I eased down on the sofa until I was sitting. Balthazar knelt beside me. I took out another sprig and repeated the process. He took that too. He chewed it slowly, luxuriously, enjoying every morsel. He wasn’t put off by me, or by my scent. He didn’t run or shy away. Finally, when all the leaves were gone, he walked away to the other side of the room and stood there, staring at me. I sat on the sofa, watching him, unafraid, completely calm. I remembered Paolo whispering, “It’s over.” I did the same.

But Balthazar was not satisfied. He stared at me, and then he snorted. He stomped his foot, and stood up, pacing, back and forth, his energy too much for the room. Then he charged me. I scrambled off the sofa and fell on the floor. This was the angry Balthazar I knew existed. The one who wanted revenge, the one who wanted to burst out and get back to Africa. This is what I had always been afraid of. Flat on my stomach I tried to crawl away, to squeeze under the sofa, to find safety but he grabbed my blazer with his teeth, sinking them into the expensive wool, ripping the silky lining, and held on fast.

He swung his head and with one giant swoop he flipped me onto his back. Instinctively, I grabbed onto his neck and held on for dear life, my head burrowed into the hairs on his back, his gamey, animal scent filling my nostrils every time I inhaled, my eyes squeezed shut, not wanting to see what was happening.

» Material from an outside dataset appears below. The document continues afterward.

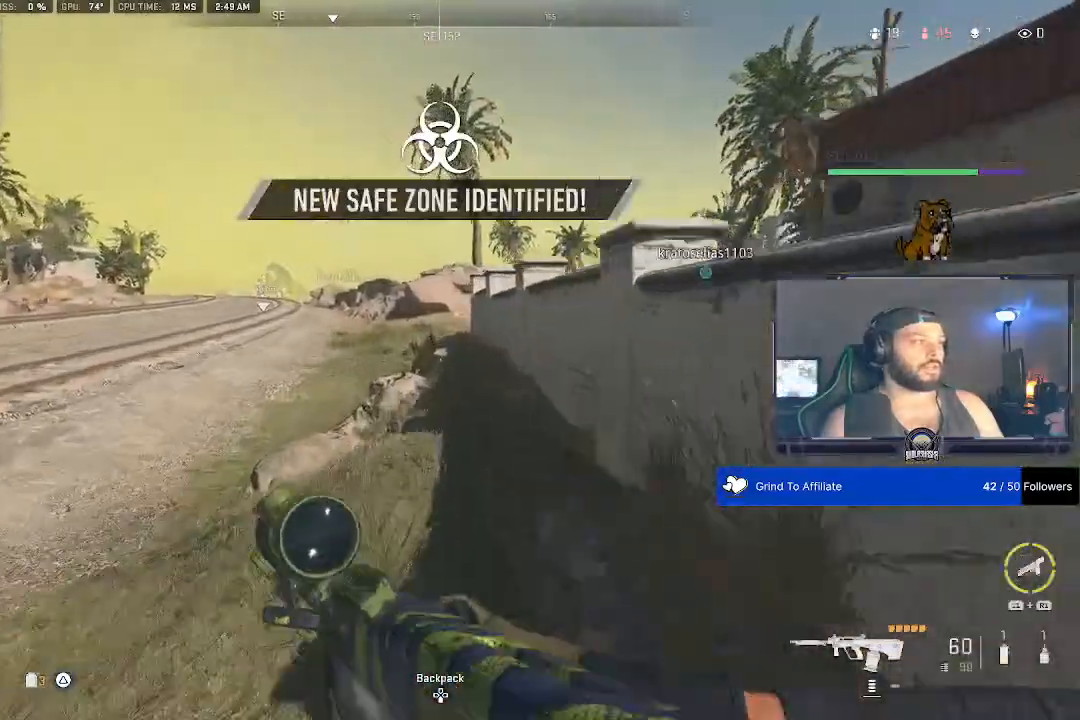
{"dt_ms": 500, "buttons": [], "left_stick": "center", "right_stick": "center", "events": []}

He took off running, finally getting his revenge, taking me away from my home just as he had been ripped from his. He hurtled his body through the plate glass window. The glass shattered all around me, shards landing in my hair and slicing into the back of my hands and into Balthazar’s backside, drawing droplets of blood, splattering it on my white Chanticleer sweater. It didn’t stop him. I opened my eyes. He ran down the valley toward the loch, and then he alighted and we were airborne, heading for the morning star that would guide him back to his homeland. Pure white light, it blinked steadily in the pink night sky, shimmering and then circulating, moving back and forth and up and down, around. No matter which direction it went, we were always headed right toward it.

Below me I could see the woods of birch surrounding the walls of Chanticleer, covering the earth with immaculate white tree trunks, row after carefully planted row. Balthazar never wavered or flinched, never stopped to think, but just kept flying straight ahead until we smashed into the morning star so violently that it burst open, splattering its hot white light everywhere, melting onto and then finally dissolving the Chanticleer sky into a plain white nothingness.

Chapter 20

 

There was a terrible piercing white circle of light boring into my eyeball. Was I still staring at that eclipse? I felt a rough, dry pressure propping my eyelid open. I blinked reflexively and moved my head to get away.

“Macy, can you hear me?”

I opened my eyes to see the staff doctor with the black hair take his thumb off my eyelid. He switched off the flashlight he had been shining in my eye and stepped back away from the hospital bed.

I blinked again and then nodded my head, yes. They were going to sedate me. I wished they would get it over with already.

“She can hear us,” my dad said, and I turned my head the other way toward him. His voice was trembling as he stood over my bed. He grabbed my hand. There were dark circles under his eyes and he needed a shave.